Okay, so you know how I just told you that they really love things like irons. I wasn't kidding. They go off into the ozone for these things. Space age devices -- yes, for an iron. This is a new iron from Bosch, and I put my pen next to it so that you can get an idea of the size of this sucker. This is one REALLY BIG iron. IAnd high-fangled and dazzling. An iron! I know there are people who dearly love ironing, but this might be a two-person job. So, find a friend and make it a group activity.
By the way, the Bosch press conference was in German, as well, and had those little radio receivers for translations; But there's were worlds better. Very clear, with crisp audio, and there was no conflict between hearing it and the main speaker. Of course there was a good reason for that -- the transceiver and headphones were made by Sennheiser.

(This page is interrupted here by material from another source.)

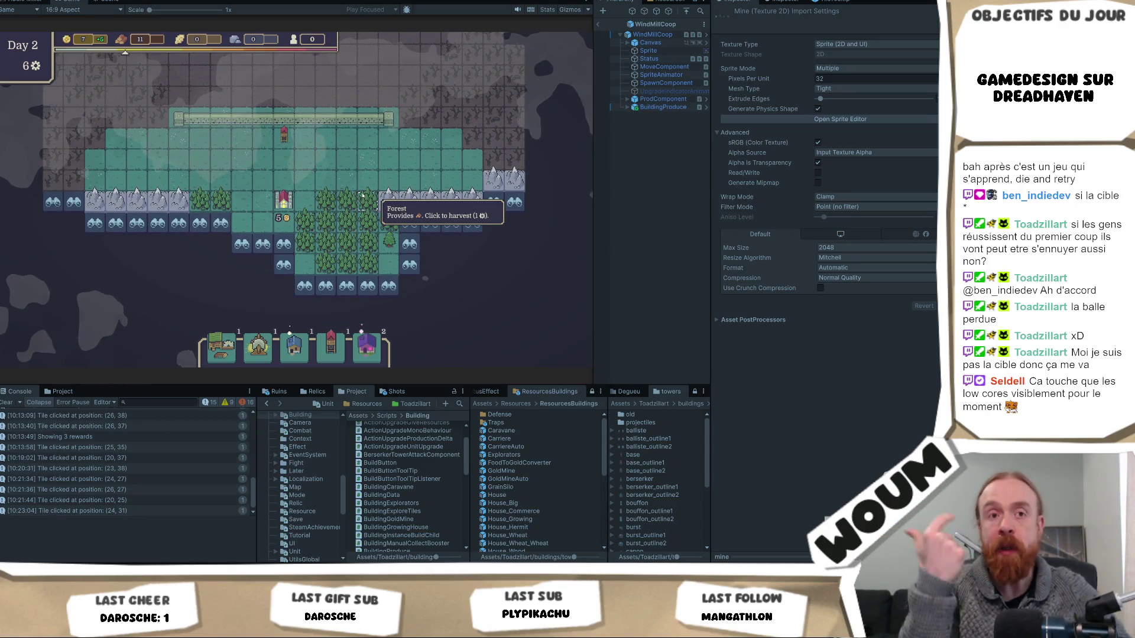
scroll(363, 195, "up", 5)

There was a very funny moment at the Panasonic press conference. As the event began, and went on for a while, it was a bit pretentious. To be clear, most press conference that take place in ballroom-like places are pretentious, but Panasonic was one that stood out. In fairness, they were taking on a more substantive theme, having to do with their Connected Cities, using technology to literally create a few "test cities with partners to see how different types of technology can interact with one another and overcome societal problems. But still, they handled it in such an overbearing way that you felt you were at a meeting of the local government Council of Social Progress Symposium that was attempting to address society's ills and cure them. Rather than trying to find a new market to sell technology. Profit is perfectly fine, and solving social problems is great, too. But the president of the company was going on and on in this holy-minded way about how Panasonic technology was going to solve the woes of the world. And they well may. Except then, the microphone went out.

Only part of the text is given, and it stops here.